Une nouvelle panne d'électricité survenue jeudi a laissé une grande partie de Cuba sans électricité, aggravant la crise énergétique qui contraint des millions de personnes à des coupures quotidiennes allant jusqu'à 20 heures et paralysant des secteurs clés de l'économie.
La dictature cubaine a attribué l'effondrement partiel du système électroénergétique national à une « oscillation du réseau » provoquée par la panne d'une centrale thermoélectrique dans l'est du pays, comme l'explique le ministère de l'Énergie et des Mines (Minem).
Le régime, par l'intermédiaire de la compagnie nationale d'électricité, a indiqué que la diminution de charge générait un déclenchement automatique de fréquence (DAF), un mécanisme de protection qui déconnecte les générateurs lorsque le courant chute à des niveaux dangereux.
Jusqu’à présent, la dictature cubaine n’a pas fourni de chiffres précis sur l’impact réel ou le nombre de personnes touchées, même si elle a admis que la reprise pourrait prendre du temps.

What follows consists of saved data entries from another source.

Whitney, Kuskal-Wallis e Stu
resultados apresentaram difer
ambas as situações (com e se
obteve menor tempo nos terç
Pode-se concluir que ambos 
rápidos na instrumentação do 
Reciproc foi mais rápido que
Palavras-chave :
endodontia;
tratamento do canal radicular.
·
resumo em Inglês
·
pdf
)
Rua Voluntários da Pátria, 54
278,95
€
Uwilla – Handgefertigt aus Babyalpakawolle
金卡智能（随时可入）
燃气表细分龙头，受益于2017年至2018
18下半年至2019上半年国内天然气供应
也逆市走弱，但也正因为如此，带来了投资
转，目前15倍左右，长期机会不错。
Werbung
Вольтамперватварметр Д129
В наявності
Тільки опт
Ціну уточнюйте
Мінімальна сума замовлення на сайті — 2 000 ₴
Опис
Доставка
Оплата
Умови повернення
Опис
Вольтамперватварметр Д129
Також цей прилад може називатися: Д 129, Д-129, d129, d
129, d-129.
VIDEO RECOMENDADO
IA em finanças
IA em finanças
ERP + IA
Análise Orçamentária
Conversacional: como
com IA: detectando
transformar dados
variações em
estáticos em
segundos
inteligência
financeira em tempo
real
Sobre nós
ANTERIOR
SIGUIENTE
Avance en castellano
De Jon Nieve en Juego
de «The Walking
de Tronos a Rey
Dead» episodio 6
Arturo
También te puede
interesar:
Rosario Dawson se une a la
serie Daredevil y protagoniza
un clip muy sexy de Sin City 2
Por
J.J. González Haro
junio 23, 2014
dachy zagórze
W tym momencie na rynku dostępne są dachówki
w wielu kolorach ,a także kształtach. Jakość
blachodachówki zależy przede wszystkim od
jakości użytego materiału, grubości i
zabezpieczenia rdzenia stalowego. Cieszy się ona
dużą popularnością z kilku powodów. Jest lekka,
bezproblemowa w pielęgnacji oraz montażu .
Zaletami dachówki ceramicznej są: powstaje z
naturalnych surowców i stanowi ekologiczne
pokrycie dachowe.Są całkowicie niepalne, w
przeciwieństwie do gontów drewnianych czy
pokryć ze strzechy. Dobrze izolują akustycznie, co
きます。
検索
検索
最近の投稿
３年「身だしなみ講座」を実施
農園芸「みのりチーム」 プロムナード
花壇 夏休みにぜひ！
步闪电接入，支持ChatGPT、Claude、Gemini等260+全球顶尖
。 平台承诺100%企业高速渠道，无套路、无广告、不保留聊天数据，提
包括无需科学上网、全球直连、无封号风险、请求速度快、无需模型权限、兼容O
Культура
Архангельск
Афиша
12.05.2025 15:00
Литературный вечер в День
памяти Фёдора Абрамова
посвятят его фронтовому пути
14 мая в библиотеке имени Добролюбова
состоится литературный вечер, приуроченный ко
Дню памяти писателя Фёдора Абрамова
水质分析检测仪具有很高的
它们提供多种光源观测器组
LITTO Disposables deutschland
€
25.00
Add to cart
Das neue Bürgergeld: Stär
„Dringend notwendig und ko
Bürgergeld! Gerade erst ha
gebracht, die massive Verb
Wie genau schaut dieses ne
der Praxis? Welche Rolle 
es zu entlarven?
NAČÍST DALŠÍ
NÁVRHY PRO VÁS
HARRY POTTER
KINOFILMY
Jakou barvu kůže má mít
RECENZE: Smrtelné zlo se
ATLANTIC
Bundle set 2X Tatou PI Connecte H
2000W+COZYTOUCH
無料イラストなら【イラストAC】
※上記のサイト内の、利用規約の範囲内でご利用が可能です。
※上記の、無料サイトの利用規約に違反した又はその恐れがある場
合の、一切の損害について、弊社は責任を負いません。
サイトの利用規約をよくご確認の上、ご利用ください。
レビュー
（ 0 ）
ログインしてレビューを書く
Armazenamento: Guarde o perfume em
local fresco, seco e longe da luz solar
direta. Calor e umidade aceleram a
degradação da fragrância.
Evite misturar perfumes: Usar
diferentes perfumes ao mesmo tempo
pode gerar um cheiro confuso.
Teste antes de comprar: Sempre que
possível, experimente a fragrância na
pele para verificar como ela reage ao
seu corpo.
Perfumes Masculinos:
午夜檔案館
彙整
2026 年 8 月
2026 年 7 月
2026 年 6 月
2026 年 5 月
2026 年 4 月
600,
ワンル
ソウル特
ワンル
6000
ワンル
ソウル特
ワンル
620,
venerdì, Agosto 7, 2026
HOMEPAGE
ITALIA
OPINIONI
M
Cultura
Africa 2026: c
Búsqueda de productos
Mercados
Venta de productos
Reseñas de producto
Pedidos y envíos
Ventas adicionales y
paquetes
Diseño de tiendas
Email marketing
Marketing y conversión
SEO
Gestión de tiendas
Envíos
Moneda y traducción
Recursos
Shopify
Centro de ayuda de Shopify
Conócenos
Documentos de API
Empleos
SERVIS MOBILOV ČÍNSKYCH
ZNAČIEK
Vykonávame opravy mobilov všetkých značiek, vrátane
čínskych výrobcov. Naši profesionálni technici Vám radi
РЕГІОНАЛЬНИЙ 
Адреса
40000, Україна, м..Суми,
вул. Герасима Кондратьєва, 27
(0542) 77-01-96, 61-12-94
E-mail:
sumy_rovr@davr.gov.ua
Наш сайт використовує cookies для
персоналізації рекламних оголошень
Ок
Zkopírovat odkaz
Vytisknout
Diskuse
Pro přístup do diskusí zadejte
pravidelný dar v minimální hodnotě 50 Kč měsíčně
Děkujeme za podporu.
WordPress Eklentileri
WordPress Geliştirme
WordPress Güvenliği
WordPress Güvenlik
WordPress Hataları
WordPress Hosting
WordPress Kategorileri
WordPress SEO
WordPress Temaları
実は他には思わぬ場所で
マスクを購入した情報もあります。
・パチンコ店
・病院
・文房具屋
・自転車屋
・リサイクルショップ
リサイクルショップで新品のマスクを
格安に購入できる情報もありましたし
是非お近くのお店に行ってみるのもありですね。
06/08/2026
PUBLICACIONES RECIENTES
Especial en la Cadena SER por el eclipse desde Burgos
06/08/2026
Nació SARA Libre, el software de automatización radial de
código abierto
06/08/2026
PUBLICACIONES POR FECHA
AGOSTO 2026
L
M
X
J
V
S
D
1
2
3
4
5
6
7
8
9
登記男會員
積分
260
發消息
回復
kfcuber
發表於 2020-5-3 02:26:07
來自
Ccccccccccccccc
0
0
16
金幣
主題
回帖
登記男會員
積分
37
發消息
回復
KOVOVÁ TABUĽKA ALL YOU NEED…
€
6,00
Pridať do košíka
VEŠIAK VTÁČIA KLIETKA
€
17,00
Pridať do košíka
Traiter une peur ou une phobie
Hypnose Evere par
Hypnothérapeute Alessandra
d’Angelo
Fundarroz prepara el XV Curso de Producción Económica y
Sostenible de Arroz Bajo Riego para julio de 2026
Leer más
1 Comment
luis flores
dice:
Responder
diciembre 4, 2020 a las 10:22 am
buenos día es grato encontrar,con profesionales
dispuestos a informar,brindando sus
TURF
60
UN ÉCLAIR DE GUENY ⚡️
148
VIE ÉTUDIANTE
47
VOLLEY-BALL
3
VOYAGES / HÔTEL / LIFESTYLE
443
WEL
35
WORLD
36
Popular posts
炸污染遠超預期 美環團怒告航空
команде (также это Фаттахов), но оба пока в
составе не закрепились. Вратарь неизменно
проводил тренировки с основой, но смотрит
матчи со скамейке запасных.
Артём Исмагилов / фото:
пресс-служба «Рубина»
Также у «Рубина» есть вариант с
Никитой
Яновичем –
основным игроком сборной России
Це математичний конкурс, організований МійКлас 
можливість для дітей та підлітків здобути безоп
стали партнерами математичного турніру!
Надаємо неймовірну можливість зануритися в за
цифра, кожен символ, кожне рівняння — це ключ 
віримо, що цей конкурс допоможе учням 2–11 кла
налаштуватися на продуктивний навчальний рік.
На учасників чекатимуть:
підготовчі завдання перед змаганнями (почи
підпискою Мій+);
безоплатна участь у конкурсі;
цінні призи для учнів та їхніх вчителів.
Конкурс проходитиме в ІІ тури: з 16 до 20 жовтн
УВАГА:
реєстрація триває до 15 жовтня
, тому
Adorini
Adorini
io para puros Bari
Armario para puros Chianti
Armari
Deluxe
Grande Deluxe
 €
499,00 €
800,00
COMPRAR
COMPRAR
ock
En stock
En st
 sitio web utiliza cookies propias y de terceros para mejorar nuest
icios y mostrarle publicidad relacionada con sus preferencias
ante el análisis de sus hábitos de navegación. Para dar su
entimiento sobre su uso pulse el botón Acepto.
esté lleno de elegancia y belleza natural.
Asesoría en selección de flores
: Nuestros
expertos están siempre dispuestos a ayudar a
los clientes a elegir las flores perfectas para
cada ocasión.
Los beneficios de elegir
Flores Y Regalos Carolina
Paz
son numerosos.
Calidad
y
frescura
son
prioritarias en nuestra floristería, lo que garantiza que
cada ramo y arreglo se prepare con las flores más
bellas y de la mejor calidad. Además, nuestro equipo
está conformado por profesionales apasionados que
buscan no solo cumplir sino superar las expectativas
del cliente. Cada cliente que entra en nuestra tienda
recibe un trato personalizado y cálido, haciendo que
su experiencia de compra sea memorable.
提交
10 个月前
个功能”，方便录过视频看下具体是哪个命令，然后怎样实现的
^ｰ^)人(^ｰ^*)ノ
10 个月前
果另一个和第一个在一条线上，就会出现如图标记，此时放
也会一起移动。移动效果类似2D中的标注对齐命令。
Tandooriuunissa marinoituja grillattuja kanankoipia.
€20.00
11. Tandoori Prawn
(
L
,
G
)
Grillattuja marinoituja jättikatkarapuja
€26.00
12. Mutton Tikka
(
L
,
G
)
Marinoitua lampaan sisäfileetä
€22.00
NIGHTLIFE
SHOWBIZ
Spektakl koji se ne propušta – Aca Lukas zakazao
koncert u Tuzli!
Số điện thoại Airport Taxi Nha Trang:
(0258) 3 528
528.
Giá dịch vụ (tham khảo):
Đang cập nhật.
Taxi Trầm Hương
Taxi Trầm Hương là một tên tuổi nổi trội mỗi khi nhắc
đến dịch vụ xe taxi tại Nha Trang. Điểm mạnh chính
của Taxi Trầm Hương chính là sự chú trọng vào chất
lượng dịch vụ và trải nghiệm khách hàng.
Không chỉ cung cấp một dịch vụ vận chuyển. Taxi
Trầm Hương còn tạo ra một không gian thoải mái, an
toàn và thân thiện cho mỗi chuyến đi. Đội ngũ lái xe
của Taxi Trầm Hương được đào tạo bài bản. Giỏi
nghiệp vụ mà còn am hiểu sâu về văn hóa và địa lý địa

À travers Minem, le régime de Miguel Díaz-Canel a assuré dans un communiqué qu'il espérait rétablir le service « dans un court laps de temps », une promesse qui contraste avec l'expérience récente de pannes d'électricité répétées et d'interruptions prolongées.
Pendant ce temps, les citoyens ont signalé de nouvelles zones touchées tout au long de la journée et la radio d'État a averti d'éventuelles pannes supplémentaires dans les heures à venir.
La situation n'est pas isolée : au cours des 12 derniers mois, Cuba a dénombré au moins cinq pannes d'électricité totales à l'échelle nationale, la dernière en septembre, en plus de multiples pannes localisées dans des provinces stratégiques. La compagnie d'électricité elle-même avait prévu pour ce jeudi des interruptions généralisées qui, aux heures de pointe, laisseraient simultanément plus de 54 % du pays sans électricité.
La racine du problème réside dans l’infrastructure électrique, confrontée à des décennies d’obsolescence et de manque d’investissements. Les centrales thermoélectriques fonctionnent dans des conditions extrêmes, avec des équipements hors service faute de pièces de rechange, de lubrifiants et de carburant.

La pénurie de devises étrangères et l'impossibilité de procéder à de nouveaux achats ont laissé de nombreuses usines fonctionner bien en deçà de leur capacité, voire directement fermées. Une grande partie de l’équipement est en service depuis plus de 30 ans et n’a pas fait l’objet d’un entretien adéquat.
Le régime a tenté d’atténuer la crise en incluant des parcs solaires – 32 inaugurés jusqu’à présent cette année – qui apportent un certain soulagement pendant les heures ensoleillées. Cependant, l’absence de batteries pour accumuler de l’énergie rend son utilisation la nuit ou en cas de pics de demande inattendus non viable. Pendant ce temps, les tentatives de maintenance et de réparation sont entravées par le manque de ressources et de pièces.
Des spécialistes indépendants et des consultants en énergie pointent du doigt le sous-financement structurel et le contrôle absolu de l’État sur le secteur comme les principaux facteurs sous-jacents à l’urgence.
Différents calculs s'accordent sur le fait que pour relancer le système, il faudrait entre 8 et 10 milliards de dollars, chiffres actuellement hors de portée de l'économie nationale.
La dictature cubaine insiste sur l'attribution de la crise à la politique de sanctions américaine qui, selon La Havane, empêche l'accès aux ressources clés et aux approvisionnements essentiels. Cependant, les statistiques officielles de la CEPALC confirment que l'économie locale traverse une récession : le produit intérieur brut a chuté de 1,1% en 2024 et s'ajoute une baisse cumulée de 11% au cours des cinq dernières années. L'organisation prévoit une nouvelle année de croissance négative pour l'île.

L’usure sociale est évidente. Les coupures de courant ont été à l’origine de manifestations massives et spontanées, comme celles de juillet 2021, et ont déclenché de récentes manifestations à La Havane, à Gibara et dans des villes de l’est et de l’ouest de Cuba. La crise de l’électricité ne conditionne pas seulement la vie domestique, mais affecte également gravement la santé publique, la production, l’approvisionnement et la capacité de réponse des hôpitaux et des centres éducatifs.
Ni les zones rurales ni les grandes villes n’échappent aux coupes budgétaires. Les entreprises, les transports et les services vitaux ont dû ajuster leurs horaires ou suspendre leurs activités en raison du manque d’électricité. Les retards répétés dans la réactivation du système et l’absence d’annonces concrètes d’améliorations à court terme augmentent la frustration des citoyens et alimentent les troubles politiques.